* [WHAT TO PRODUCE] When you reach the line in the data below that contains "693 459 47062", please start repeating lines exactly, and stop after the line that contains "321 406 65.62", repeating nothing else.

Stored data entries:
......
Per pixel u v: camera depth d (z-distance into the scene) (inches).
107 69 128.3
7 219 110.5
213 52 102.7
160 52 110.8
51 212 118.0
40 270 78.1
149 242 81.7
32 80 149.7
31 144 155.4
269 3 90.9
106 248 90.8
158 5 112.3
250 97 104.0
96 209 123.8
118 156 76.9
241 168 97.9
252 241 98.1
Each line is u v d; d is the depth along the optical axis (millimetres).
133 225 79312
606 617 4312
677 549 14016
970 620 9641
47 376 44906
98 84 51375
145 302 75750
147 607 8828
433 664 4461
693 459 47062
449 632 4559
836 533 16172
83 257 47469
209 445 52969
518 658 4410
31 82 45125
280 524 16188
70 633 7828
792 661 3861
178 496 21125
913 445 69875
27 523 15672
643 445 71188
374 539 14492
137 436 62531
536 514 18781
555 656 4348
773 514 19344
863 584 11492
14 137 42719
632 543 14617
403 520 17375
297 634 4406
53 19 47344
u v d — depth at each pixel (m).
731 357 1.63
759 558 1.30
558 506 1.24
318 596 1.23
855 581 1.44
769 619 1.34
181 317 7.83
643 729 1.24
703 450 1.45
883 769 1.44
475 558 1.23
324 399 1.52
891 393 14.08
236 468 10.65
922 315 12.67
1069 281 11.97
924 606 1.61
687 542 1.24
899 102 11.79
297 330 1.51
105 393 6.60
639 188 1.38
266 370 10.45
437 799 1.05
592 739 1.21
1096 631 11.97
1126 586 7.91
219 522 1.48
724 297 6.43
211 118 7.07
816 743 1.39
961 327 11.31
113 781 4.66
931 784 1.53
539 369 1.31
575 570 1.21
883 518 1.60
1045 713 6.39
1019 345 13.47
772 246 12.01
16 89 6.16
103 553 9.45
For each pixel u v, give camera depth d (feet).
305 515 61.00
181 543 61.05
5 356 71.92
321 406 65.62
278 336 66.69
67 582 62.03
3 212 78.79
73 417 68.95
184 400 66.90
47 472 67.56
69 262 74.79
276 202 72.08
......
* [ANSWER TO THIS TASK]
693 459 47062
449 632 4559
836 533 16172
83 257 47469
209 445 52969
518 658 4410
31 82 45125
280 524 16188
70 633 7828
792 661 3861
178 496 21125
913 445 69875
27 523 15672
643 445 71188
374 539 14492
137 436 62531
536 514 18781
555 656 4348
773 514 19344
863 584 11492
14 137 42719
632 543 14617
403 520 17375
297 634 4406
53 19 47344
u v d — depth at each pixel (m).
731 357 1.63
759 558 1.30
558 506 1.24
318 596 1.23
855 581 1.44
769 619 1.34
181 317 7.83
643 729 1.24
703 450 1.45
883 769 1.44
475 558 1.23
324 399 1.52
891 393 14.08
236 468 10.65
922 315 12.67
1069 281 11.97
924 606 1.61
687 542 1.24
899 102 11.79
297 330 1.51
105 393 6.60
639 188 1.38
266 370 10.45
437 799 1.05
592 739 1.21
1096 631 11.97
1126 586 7.91
219 522 1.48
724 297 6.43
211 118 7.07
816 743 1.39
961 327 11.31
113 781 4.66
931 784 1.53
539 369 1.31
575 570 1.21
883 518 1.60
1045 713 6.39
1019 345 13.47
772 246 12.01
16 89 6.16
103 553 9.45
For each pixel u v, give camera depth d (feet).
305 515 61.00
181 543 61.05
5 356 71.92
321 406 65.62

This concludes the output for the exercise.